I am trying to optimize this function with numba:
@jit(nopython=False, forceobj=True)
def _packing_loop(data: List[str], indices: np.ndarray, strings: List[str], offsets: List[int], str_map: Dict[str, int], acc_len):
for i, s in enumerate(data):
# handle null strings.
if not s:
indices[i] = -1
continue
index = str_map.get(s)
if index is None:
# increment the length
acc_len += len(s)
# store the string and index
index = len(strings)
strings.append(s)
# strings += s,
str_map[s] = index
# write the offset
offsets.append(acc_len)
# offsets += acc_len,
indices[i] = index
The issue is that the optimized code is ~1.5 times slower (even if I pre-run the function once before benchmarking).
What is the possible reason? I would be also grateful for any suggestions on how to actually optimize this function.
P.S. I am not limited to numba, other approaches are also possible.
forceobj
generate an inefficient code. To quote the documentation:
If true, forceobj forces the function to be compiled in object mode. Since object mode is slower than nopython mode, this is mostly useful for testing purposes.

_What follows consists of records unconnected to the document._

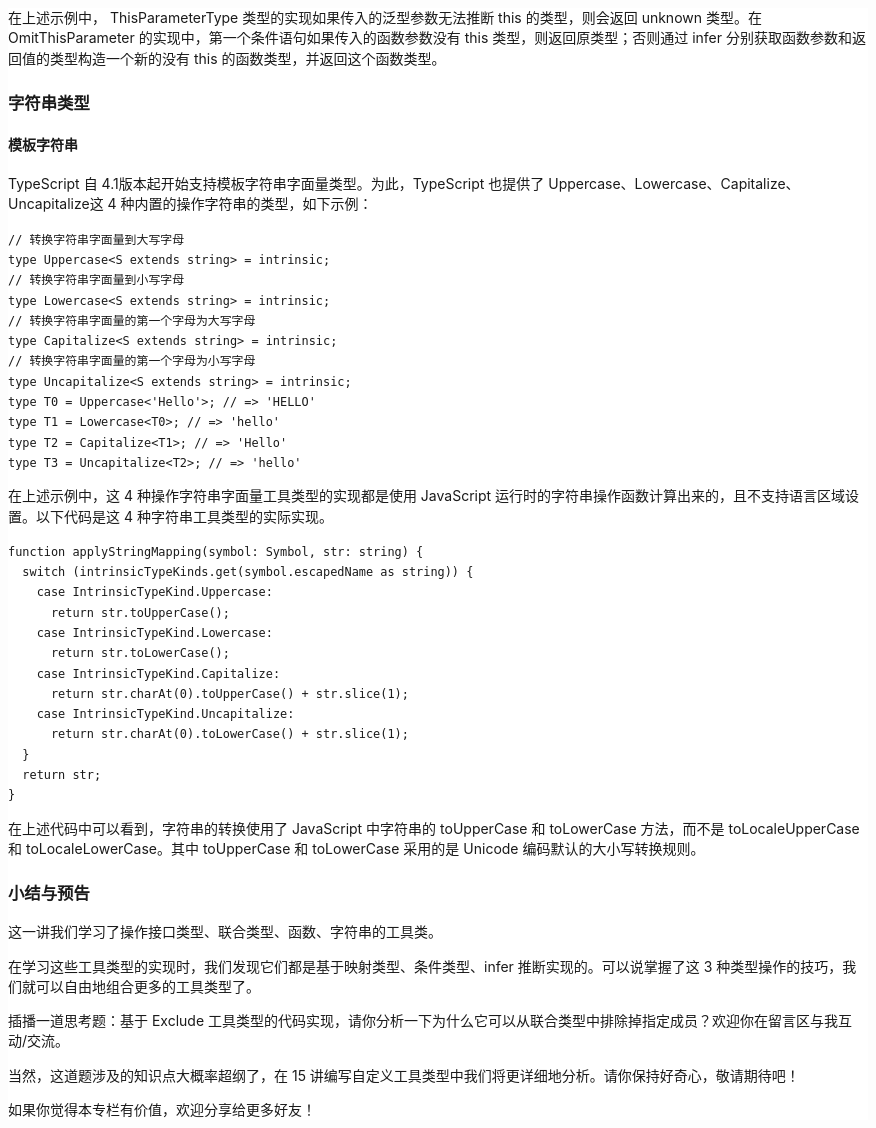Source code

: 
在上述示例中， ThisParameterType 类型的实现如果传入的泛型参数无法推断 this 的类型，则会返回 unknown 类型。在OmitThisParameter 的实现中，第一个条件语句如果传入的函数参数没有 this 类型，则返回原类型；否则通过 infer 分别获取函数参数和返回值的类型构造一个新的没有 this 的函数类型，并返回这个函数类型。

### 字符串类型

#### 模板字符串

TypeScript 自 4.1版本起开始支持模板字符串字面量类型。为此，TypeScript 也提供了 Uppercase、Lowercase、Capitalize、Uncapitalize这 4 种内置的操作字符串的类型，如下示例：

    // 转换字符串字面量到大写字母
    type Uppercase<S extends string> = intrinsic;
    // 转换字符串字面量到小写字母
    type Lowercase<S extends string> = intrinsic;
    // 转换字符串字面量的第一个字母为大写字母
    type Capitalize<S extends string> = intrinsic;
    // 转换字符串字面量的第一个字母为小写字母
    type Uncapitalize<S extends string> = intrinsic;
    type T0 = Uppercase<'Hello'>; // => 'HELLO'
    type T1 = Lowercase<T0>; // => 'hello'
    type T2 = Capitalize<T1>; // => 'Hello'
    type T3 = Uncapitalize<T2>; // => 'hello'
    

在上述示例中，这 4 种操作字符串字面量工具类型的实现都是使用 JavaScript 运行时的字符串操作函数计算出来的，且不支持语言区域设置。以下代码是这 4 种字符串工具类型的实际实现。

    function applyStringMapping(symbol: Symbol, str: string) {
      switch (intrinsicTypeKinds.get(symbol.escapedName as string)) {
        case IntrinsicTypeKind.Uppercase:
          return str.toUpperCase();
        case IntrinsicTypeKind.Lowercase:
          return str.toLowerCase();
        case IntrinsicTypeKind.Capitalize:
          return str.charAt(0).toUpperCase() + str.slice(1);
        case IntrinsicTypeKind.Uncapitalize:
          return str.charAt(0).toLowerCase() + str.slice(1);
      }
      return str;
    }
    

在上述代码中可以看到，字符串的转换使用了 JavaScript 中字符串的 toUpperCase 和 toLowerCase 方法，而不是 toLocaleUpperCase 和 toLocaleLowerCase。其中 toUpperCase 和 toLowerCase 采用的是 Unicode 编码默认的大小写转换规则。

### 小结与预告

这一讲我们学习了操作接口类型、联合类型、函数、字符串的工具类。

在学习这些工具类型的实现时，我们发现它们都是基于映射类型、条件类型、infer 推断实现的。可以说掌握了这 3 种类型操作的技巧，我们就可以自由地组合更多的工具类型了。

插播一道思考题：基于 Exclude 工具类型的代码实现，请你分析一下为什么它可以从联合类型中排除掉指定成员？欢迎你在留言区与我互动/交流。

当然，这道题涉及的知识点大概率超纲了，在 15 讲编写自定义工具类型中我们将更详细地分析。请你保持好奇心，敬请期待吧！

如果你觉得本专栏有价值，欢迎分享给更多好友！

You should not use it in production. Besides, Numba do not supports well reflected lists. You should use typed lists for sake of performance. In fact, typing is what makes Numba fast. Without types, Numba cannot generate a compiled code and a slow interpreted version is executed. Note that strings are barely supported and clearly not efficient yet. AFAIK, Numba does not benefit from mypy type annocation like List[str]
. I advise you to use Cython in this case. That being said, the speed up will be certainly small since you are dealing mostly with slow CPython dynamic objects.